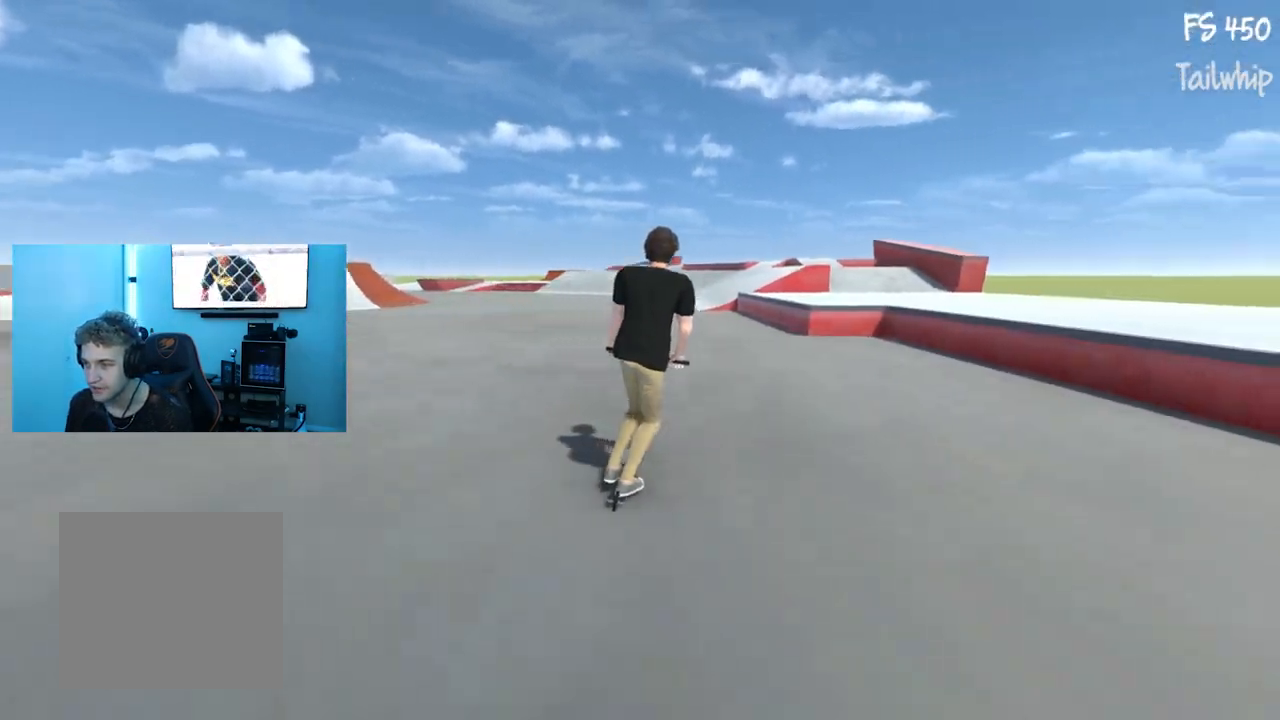
{"buttons": [], "left_stick": "center", "right_stick": "center", "events": [[50, "left_stick", "center"], [267, "left_stick", "right"], [367, "left_stick", "center"]]}
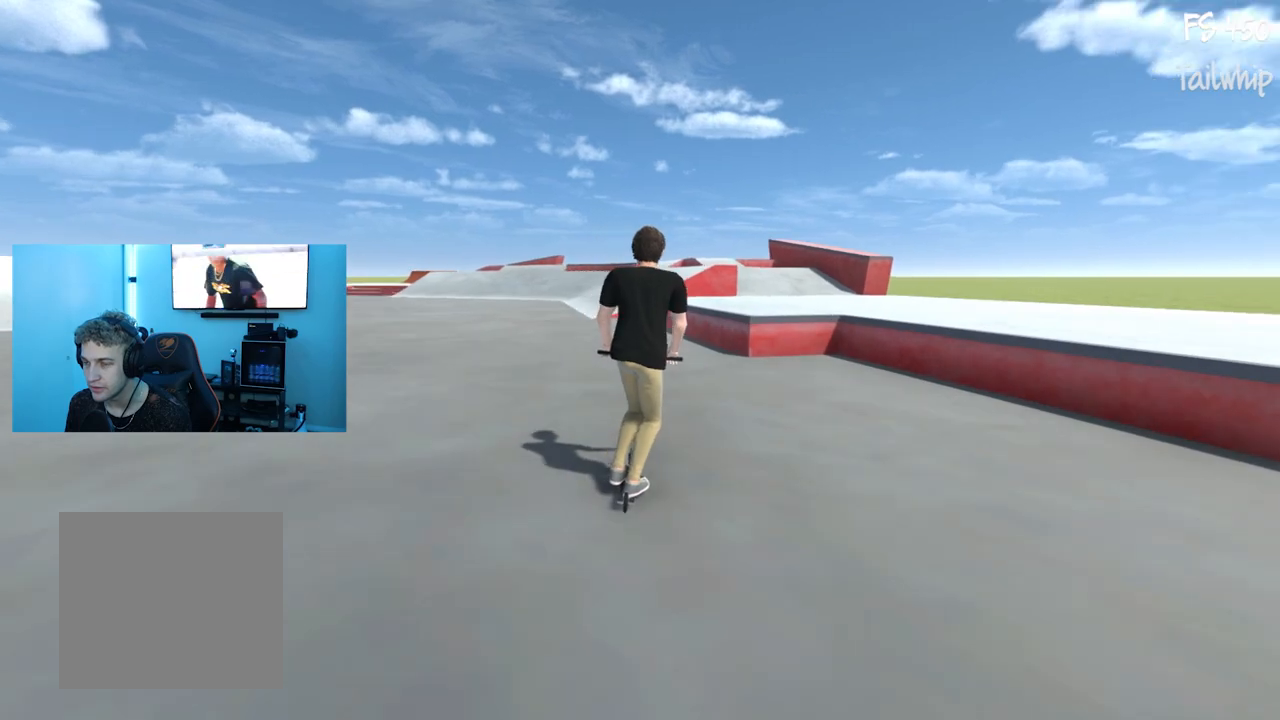
{"buttons": [], "left_stick": "center", "right_stick": "center", "events": [[417, "left_stick", "right"], [501, "left_stick", "center"]]}
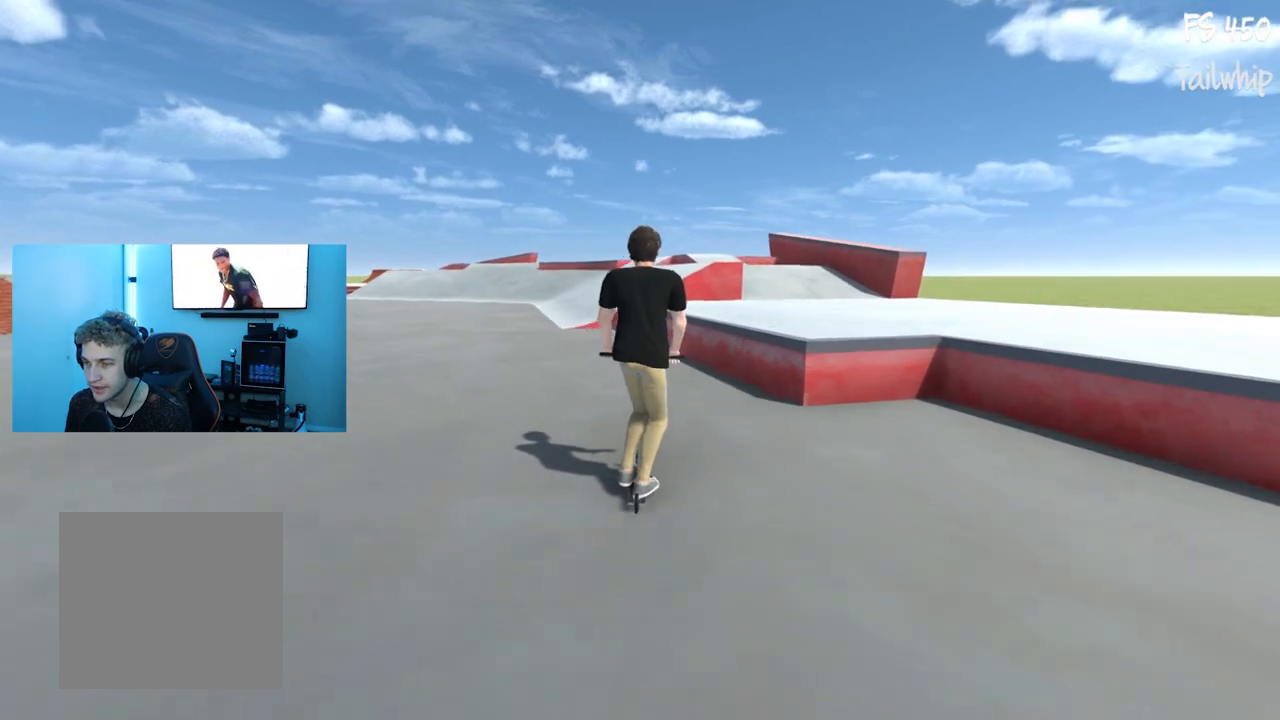
{"buttons": [], "left_stick": "center", "right_stick": "center", "events": [[16, "right_stick", "down"], [183, "right_stick", "center"], [367, "left_stick", "right"], [484, "left_stick", "center"]]}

━━━━━━━━

=== What to produce ===
From the listing, extract all text exactly as given and drop any picture.

=== Exercise result ===
{"buttons": [], "left_stick": "center", "right_stick": "center", "events": [[50, "left_stick", "center"], [267, "left_stick", "right"], [367, "left_stick", "center"]]}
{"buttons": [], "left_stick": "center", "right_stick": "center", "events": [[417, "left_stick", "right"], [501, "left_stick", "center"]]}
{"buttons": [], "left_stick": "center", "right_stick": "center", "events": [[16, "right_stick", "down"], [183, "right_stick", "center"], [367, "left_stick", "right"], [484, "left_stick", "center"]]}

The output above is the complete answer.